Clinical and genetic determinants of toxicity and quality-of-life (QOL) outcomes for SBRT in Asian prostate cancer.

Abstract

95 Background: There is limited data on clinical and patient-reported quality of life (PRO-QOL) outcomes after stereotactic body radiotherapy (SBRT) in Asian men with localised prostate cancer. Demographic differences with regard to PRO-QOL outcomes may be due to variation in germline genetics. We therefore conduct a single-institution prospective phase II trial of prostate SBRT in Asian men with intermediate-risk prostate cancers (IR-PCa). Additionally, we investigated association of dosimetric and genetic factors with outcomes. Methods: Patients with biopsy-proven NCCN-defined IR-PCa were recruited. SBRT was delivered at 36.25 Gy/5fr using a Linac-based RapidArc technique. Adverse events (AEs) were assessed with CTCAEv4.0 and IPSS; PRO-QOL assessed using the EPIC instrument at baseline, 1 and 2-year post-SBRT. Germline genetics were profiled by whole exome sequencing (30X).

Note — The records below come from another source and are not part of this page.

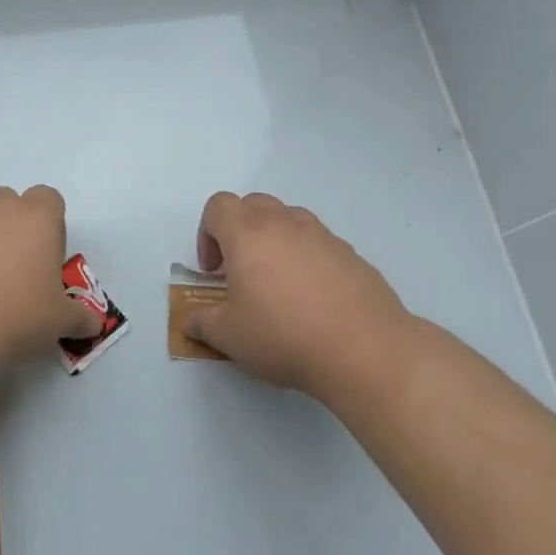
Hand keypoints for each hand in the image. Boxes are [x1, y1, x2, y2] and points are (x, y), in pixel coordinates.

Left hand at [0, 186, 102, 367]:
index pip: (49, 199)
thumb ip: (80, 317)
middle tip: (10, 269)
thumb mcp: (59, 322)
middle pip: (7, 202)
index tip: (44, 256)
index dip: (49, 224)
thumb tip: (94, 323)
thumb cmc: (15, 316)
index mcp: (35, 217)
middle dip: (10, 226)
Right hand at [181, 192, 420, 396]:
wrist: (364, 351)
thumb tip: (191, 322)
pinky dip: (308, 259)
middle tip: (241, 271)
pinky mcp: (352, 255)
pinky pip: (319, 243)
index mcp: (248, 233)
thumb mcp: (229, 337)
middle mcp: (285, 224)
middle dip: (239, 230)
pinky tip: (313, 300)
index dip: (206, 233)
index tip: (214, 271)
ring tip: (278, 283)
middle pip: (254, 204)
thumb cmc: (283, 336)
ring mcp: (323, 236)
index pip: (218, 206)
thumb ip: (203, 323)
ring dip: (275, 240)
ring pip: (290, 219)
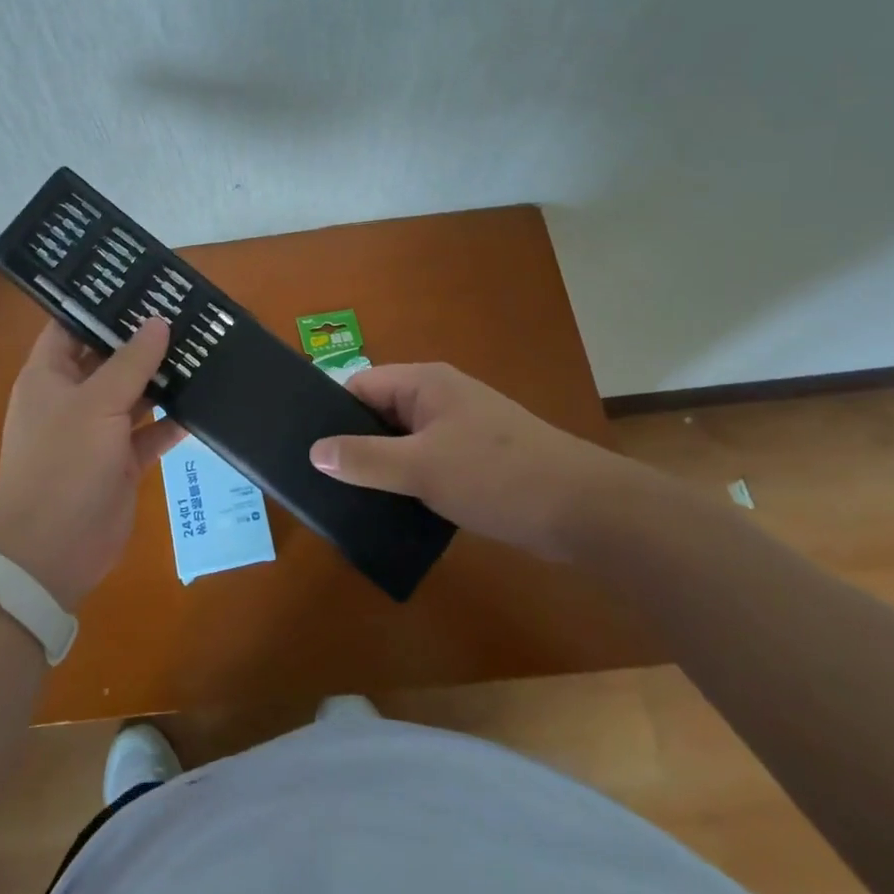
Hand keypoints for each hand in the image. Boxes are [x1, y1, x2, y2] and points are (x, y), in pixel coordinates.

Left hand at [0, 318, 184, 609]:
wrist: (50, 553)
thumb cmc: (62, 464)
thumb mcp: (96, 404)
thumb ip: (131, 361)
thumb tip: (158, 321)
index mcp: (50, 375)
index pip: (71, 325)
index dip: (100, 304)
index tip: (139, 283)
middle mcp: (73, 397)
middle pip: (109, 357)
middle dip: (143, 338)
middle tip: (185, 309)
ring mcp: (98, 431)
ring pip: (135, 393)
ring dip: (164, 377)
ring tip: (203, 346)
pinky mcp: (121, 462)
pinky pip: (152, 431)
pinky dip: (174, 420)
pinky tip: (206, 401)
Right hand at [309, 363, 647, 560]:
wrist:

Results: 65 patients were recruited over the period of 2014-2016 (median follow-up = 30 mo). We observed 4 acute ≥G2 gastrointestinal (GI) events (3 fecal urgency, 1 diarrhea). Longitudinal assessment of acute genitourinary (GU) events by IPSS showed worsened symptoms that peaked at 1 wk post-SBRT (44.6% vs 6.2% at 1 mo for men reporting scale upgrade). There was no significant association between acute GU effects (by IPSS) and dosimetric parameters of the irradiated urethra and bladder. PRO-QOL scores demonstrated minimal change over time across all domains; however, sexual bother in the top 50th percentile subgroup at baseline indicated ≥20% worsening of scores for 10/32 (31%) at 12 mo and 5/12 (42%) at 24 mo; which was not associated with Dosemax to the penile bulb (P = 0.1). We observed a high frequency of germline mutations in DNA repair genes (N = 10; 15.4%), including two BRCA2 stop-gain and frameshift mutations. In particular, BRCA2 mutations were detected in 2 of 4 cases with ≥G2 GI effects, independent of rectal dose. Conclusions: While prostate SBRT is well tolerated in our Asian cohort, there appears to be demographic differences in sexual bother compared to Caucasian cohorts. Interestingly, we observed a higher than expected prevalence for germline mutations in DNA repair genes, which may predict treatment response. Clinical trial information: NCT02313298.